Этим очень многое сказано… Чтобы у нас появлялись новые Лобачевские, нужно сохранить в системе образования все хорошее и оправдавшее себя, не пытаться реформировать эту систему в спешке. Иначе можно быстро превратиться из великой научной державы во второразрядную научную провинцию. Ну, а чтобы новые Лобачевские, получив образование дома, не уехали работать туда, где больше платят и нет проблем с жильем, необходимо … Впрочем, я уже об этом говорил.
— Что будет с Объединенным Институтом Ядерных Исследований в будущем? Из вашего ответа я хочу понять, есть ли в Дубне оптимисты.
— Один из них перед вами. Как-то к нам приезжал Егор Гайдар. Он тоже задал мне вопрос о будущем Института. Я ответил экспромтом: "Мы как Брестская крепость, только на Волге. И мы выстоим". С тех пор этот образ не выходит у меня из головы.
— Есть такое представление, что физики выдумывают элементарные частицы, всевозможные поля, возмущения, нестабильности и многое другое, чтобы не остаться без работы?!
— Я поостерегся бы так говорить. Роль теоретических исследований, а вы фактически их имеете в виду, нельзя недооценивать. Физики-теоретики часто оказываются первопроходцами или впередсмотрящими. Бывает и наоборот, когда экспериментальное открытие годами ждет своего объяснения и теоретической интерпретации.
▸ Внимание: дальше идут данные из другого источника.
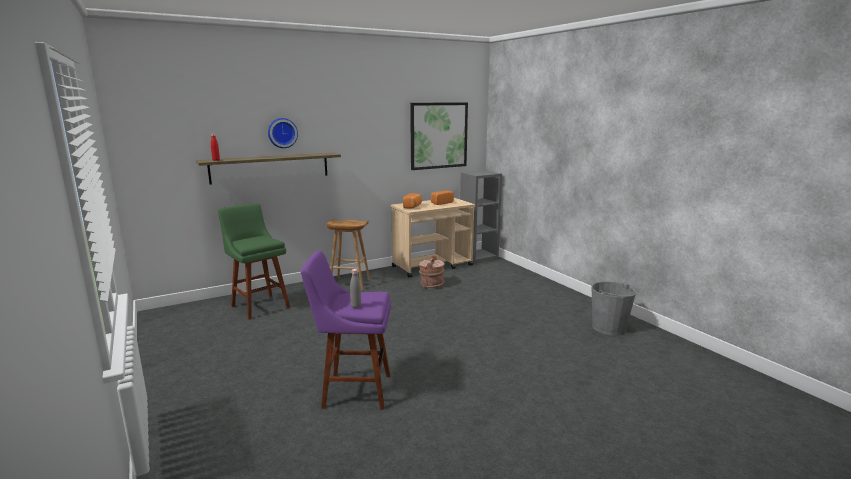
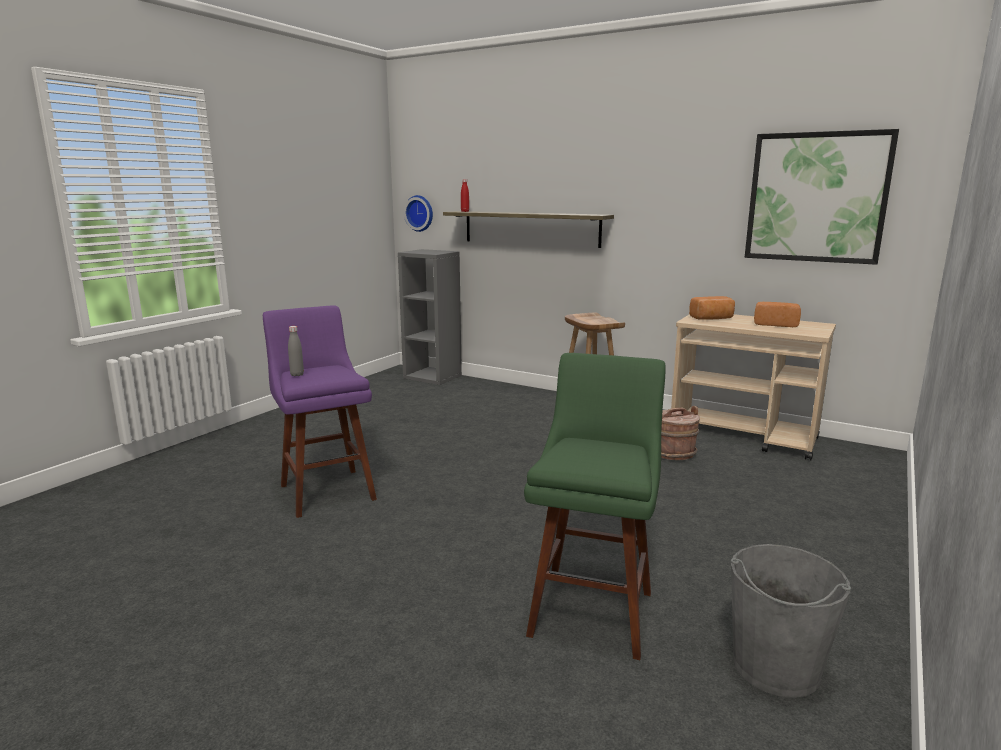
camera: 60 degrees right, 0 degrees up
(259, 305) = (468, 394): green stool -> green stool (593, 608)
(282, 133) = (548, 182): wall clock -> wall clock (420, 213)
(478, 256) = (866, 455): grey bookcase -> grey bookcase (433, 377)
Все это делает занятие физикой безумно притягательным делом. Роберт Вилсон очень хорошо написал об этом, и я его слова помню наизусть: "Хотя в физике не благоухают цветы и не поют птицы, подлинная красота запечатлена в самих физических законах. Их исследование возбуждает весь спектр эмоций — страсть, замирание сердца, ревность и восторг".
— Нам это не понятно, но мы имеем право верить в то, что вы занимаетесь Истиной, познанием великих законов Природы?
— Все, что предлагают физики-теоретики, рано или поздно становится предметом экспериментальных исследований. Все, что не подтверждается, отбрасывается или откладывается до лучших времен. Верховный судья в физике — эксперимент.
— Какие имеются перспективы для увеличения количества участников Института?
— В работе ОИЯИ, помимо государств-членов активное участие принимают Германия, Италия, Франция, Венгрия… Мы связаны с ними двусторонними соглашениями, заключенными либо на правительственном, либо на эквивалентном ему высоком уровне. Сотрудничество с Германией, например, охватывает 68 научных центров в 47 городах. Это общие научные проекты, конференции, сотни совместных публикаций в престижных журналах… Немцы знают, что такое порядок. Когда наступает время уплаты взноса в Институт, Германия это делает без проволочек. Каждый год собирается специальный комитет, который всесторонне анализирует сотрудничество. На заседаниях учитываются мнения физиков, участвующих в программе исследований.
Подобный статус в Институте, который мы называем "ассоциированным членством", собираются приобрести Индия и Греция: соответствующие переговоры вступили в заключительную стадию.